What needs to be done: Going through the data below, copy out each line where the word "CRIAP" shows up.

Material shown:
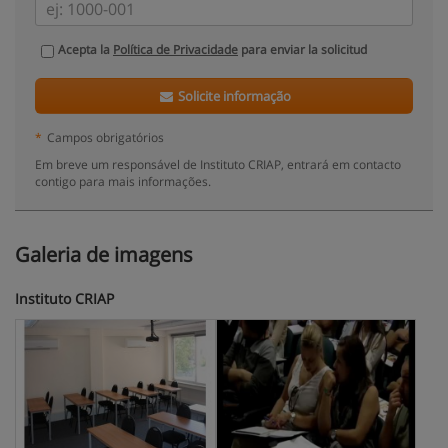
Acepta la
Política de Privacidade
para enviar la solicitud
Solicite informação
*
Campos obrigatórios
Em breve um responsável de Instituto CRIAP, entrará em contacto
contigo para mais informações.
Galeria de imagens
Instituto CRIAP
---
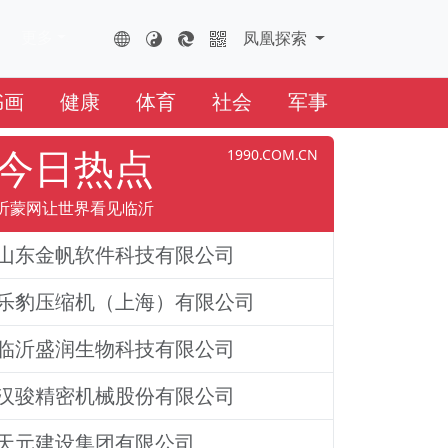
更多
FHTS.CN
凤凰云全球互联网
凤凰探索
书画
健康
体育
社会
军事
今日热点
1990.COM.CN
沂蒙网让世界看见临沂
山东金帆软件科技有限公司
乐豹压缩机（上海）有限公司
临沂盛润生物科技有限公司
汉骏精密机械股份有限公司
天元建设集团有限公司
--
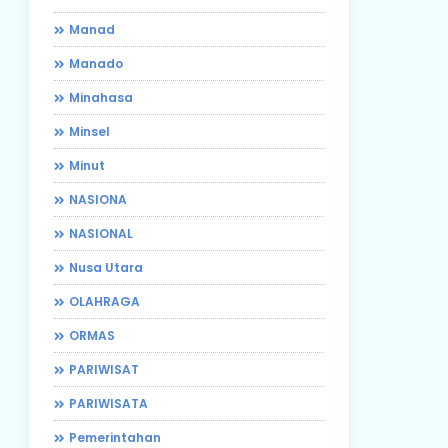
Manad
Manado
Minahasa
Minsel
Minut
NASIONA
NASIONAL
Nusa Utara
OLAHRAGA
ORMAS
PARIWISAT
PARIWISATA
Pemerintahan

Reply to the task:
Em breve um responsável de Instituto CRIAP, entrará em contacto
Instituto CRIAP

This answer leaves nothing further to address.